§ **Task requirements**: Your task is to repeat exactly the lines below between the line holding "Wo finde ich Copyright-Informationen zu" and the line holding "du dich mit", inclusive, and only those.

§ **Data for this task**:
----------

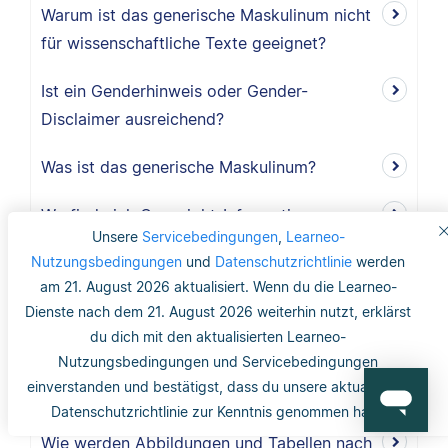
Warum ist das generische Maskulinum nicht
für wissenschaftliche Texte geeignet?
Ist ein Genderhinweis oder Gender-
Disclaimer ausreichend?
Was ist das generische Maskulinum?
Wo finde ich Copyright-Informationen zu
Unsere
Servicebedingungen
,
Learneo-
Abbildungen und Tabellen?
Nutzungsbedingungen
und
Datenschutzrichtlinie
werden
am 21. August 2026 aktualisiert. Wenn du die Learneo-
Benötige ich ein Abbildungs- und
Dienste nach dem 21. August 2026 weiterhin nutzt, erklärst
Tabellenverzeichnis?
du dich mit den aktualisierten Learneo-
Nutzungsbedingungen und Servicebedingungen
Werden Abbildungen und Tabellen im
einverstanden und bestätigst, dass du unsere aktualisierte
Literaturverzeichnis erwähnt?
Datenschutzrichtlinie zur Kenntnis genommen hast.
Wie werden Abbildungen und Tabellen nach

----------

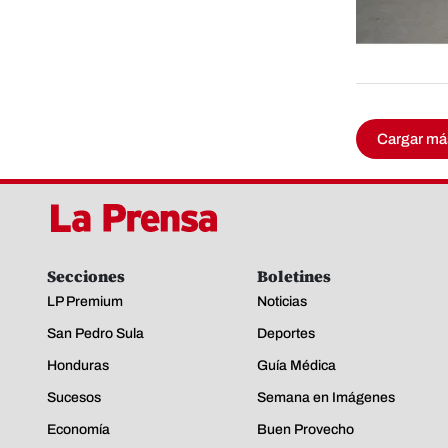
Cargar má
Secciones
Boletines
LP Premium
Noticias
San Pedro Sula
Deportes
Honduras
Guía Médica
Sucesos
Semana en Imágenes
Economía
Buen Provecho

----------

§ **Result for this task**:
Wo finde ich Copyright-Informationen zu
Unsere
Servicebedingungen
,
Learneo-
Abbildungen und Tabellen?
Nutzungsbedingungen
und
Datenschutzrichtlinie
werden
am 21. August 2026 aktualisiert. Wenn du die Learneo-
Benötige ich ein Abbildungs- und
Dienste nach dem 21. August 2026 weiterhin nutzt, erklärst
Tabellenverzeichnis?
du dich mit den aktualisierten Learneo-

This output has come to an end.